--- START ---

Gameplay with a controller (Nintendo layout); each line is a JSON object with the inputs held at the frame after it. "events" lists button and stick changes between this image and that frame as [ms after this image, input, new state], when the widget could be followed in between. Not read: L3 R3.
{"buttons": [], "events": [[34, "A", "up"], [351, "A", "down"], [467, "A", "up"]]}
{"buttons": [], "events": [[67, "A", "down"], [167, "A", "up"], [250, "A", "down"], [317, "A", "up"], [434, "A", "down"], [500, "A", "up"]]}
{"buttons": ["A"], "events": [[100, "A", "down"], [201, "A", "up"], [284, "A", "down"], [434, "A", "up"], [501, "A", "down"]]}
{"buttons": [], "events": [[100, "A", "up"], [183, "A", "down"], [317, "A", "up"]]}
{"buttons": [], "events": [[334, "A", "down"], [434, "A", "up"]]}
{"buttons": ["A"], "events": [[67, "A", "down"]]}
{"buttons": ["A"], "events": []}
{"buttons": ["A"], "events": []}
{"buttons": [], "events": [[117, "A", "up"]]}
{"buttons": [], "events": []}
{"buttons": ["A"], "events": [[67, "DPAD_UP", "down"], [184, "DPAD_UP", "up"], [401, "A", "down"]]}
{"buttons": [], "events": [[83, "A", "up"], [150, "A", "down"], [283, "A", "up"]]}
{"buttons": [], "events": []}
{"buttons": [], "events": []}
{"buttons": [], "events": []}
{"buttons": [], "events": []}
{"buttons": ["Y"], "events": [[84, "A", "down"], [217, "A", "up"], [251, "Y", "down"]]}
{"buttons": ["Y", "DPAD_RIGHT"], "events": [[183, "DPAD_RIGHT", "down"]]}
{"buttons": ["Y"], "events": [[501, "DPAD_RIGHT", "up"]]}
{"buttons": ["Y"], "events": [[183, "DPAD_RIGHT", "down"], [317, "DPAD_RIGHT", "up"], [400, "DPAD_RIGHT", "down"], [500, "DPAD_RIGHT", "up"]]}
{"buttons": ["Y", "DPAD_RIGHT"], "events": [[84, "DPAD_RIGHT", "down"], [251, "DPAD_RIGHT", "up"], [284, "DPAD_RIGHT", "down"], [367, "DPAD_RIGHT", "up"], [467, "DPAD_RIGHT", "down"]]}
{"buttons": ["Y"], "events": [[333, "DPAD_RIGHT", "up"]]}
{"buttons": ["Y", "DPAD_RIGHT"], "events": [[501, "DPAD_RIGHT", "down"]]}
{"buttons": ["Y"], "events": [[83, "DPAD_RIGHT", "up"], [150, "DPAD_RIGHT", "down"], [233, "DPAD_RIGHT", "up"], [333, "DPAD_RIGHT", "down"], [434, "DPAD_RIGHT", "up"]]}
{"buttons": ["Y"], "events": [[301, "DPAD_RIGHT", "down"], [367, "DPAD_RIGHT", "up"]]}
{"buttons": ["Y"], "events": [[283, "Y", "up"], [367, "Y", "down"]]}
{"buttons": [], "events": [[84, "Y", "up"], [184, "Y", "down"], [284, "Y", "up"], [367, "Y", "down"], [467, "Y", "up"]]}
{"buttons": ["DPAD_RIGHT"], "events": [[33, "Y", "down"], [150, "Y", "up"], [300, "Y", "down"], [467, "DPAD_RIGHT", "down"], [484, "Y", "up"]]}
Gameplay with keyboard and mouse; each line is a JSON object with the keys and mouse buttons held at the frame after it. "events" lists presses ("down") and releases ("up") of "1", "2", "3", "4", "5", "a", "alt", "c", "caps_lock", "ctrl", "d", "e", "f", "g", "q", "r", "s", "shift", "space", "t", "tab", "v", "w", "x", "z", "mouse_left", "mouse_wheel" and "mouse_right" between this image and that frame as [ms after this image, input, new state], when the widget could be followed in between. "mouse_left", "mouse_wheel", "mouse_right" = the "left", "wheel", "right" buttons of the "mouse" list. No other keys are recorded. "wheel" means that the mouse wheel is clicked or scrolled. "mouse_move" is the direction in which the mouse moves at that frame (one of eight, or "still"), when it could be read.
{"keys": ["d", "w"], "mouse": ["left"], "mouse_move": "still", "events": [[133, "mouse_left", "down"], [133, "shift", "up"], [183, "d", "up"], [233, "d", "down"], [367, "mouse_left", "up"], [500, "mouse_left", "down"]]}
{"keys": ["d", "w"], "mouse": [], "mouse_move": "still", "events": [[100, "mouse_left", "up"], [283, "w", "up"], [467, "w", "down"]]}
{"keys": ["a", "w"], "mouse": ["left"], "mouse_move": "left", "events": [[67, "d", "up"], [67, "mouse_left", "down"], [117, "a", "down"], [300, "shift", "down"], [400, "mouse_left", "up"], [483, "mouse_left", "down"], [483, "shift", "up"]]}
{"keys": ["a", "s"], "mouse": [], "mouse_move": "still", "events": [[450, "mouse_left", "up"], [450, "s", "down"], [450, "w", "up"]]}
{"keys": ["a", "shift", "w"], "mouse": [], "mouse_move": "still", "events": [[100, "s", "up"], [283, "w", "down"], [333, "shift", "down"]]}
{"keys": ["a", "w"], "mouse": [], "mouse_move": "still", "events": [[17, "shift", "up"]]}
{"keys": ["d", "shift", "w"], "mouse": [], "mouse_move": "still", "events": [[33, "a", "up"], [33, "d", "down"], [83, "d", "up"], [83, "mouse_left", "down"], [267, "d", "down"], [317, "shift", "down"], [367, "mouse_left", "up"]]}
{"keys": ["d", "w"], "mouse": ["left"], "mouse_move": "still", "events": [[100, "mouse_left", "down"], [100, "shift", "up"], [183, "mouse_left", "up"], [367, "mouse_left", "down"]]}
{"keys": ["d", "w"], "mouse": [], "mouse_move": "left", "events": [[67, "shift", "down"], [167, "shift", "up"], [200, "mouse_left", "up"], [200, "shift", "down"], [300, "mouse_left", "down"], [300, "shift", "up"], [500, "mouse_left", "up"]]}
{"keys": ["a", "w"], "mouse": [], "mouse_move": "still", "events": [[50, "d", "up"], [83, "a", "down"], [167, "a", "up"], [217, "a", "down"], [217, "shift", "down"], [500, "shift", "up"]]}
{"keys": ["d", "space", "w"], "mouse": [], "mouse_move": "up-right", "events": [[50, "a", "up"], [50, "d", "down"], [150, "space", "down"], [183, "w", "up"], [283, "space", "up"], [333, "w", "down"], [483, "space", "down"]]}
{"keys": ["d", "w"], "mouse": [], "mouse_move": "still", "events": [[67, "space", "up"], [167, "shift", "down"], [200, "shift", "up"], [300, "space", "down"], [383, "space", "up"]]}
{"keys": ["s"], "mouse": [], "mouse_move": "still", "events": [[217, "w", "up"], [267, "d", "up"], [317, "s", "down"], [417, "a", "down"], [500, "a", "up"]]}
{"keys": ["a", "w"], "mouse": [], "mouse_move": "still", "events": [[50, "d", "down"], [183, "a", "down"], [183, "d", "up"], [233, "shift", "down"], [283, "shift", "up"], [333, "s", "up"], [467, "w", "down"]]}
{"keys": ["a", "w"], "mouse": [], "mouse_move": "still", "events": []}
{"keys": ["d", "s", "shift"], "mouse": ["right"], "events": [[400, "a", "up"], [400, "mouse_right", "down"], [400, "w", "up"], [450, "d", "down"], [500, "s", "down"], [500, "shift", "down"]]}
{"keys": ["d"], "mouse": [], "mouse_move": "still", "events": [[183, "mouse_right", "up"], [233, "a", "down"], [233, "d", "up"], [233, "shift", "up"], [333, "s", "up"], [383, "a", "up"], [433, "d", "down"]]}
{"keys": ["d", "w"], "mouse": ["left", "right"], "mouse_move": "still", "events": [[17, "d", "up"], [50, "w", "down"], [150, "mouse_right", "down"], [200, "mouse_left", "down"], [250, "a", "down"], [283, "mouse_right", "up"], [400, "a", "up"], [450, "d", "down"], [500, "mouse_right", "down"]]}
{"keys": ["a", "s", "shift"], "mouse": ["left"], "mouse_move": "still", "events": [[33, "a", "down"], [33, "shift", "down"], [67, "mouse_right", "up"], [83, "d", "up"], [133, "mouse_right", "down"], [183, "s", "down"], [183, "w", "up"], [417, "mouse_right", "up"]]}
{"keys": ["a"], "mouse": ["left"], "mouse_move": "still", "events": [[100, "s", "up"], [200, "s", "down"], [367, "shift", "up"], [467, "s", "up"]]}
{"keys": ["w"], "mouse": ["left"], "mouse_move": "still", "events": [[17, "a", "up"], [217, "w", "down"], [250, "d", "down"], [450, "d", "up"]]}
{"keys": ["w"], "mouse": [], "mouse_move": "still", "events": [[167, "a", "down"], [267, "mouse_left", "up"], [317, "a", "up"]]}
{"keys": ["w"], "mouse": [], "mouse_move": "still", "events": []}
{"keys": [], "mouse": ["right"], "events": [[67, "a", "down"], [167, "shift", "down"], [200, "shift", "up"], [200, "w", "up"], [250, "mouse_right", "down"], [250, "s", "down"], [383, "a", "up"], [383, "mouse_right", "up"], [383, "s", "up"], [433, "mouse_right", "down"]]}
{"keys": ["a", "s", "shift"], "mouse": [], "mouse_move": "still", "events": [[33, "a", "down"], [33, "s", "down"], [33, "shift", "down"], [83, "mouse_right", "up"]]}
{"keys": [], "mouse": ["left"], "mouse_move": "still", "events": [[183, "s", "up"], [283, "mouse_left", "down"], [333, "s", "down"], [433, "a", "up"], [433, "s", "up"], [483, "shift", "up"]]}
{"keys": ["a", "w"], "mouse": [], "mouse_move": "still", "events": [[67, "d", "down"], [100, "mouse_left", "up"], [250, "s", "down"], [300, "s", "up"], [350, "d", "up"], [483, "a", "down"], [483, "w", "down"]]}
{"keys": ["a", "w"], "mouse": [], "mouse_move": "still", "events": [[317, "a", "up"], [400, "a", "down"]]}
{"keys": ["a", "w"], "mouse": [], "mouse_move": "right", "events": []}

--- END ---

Task requirements: Say how many lines of the data include the string "object". Nothing other than the number should be given.

Answer box: 2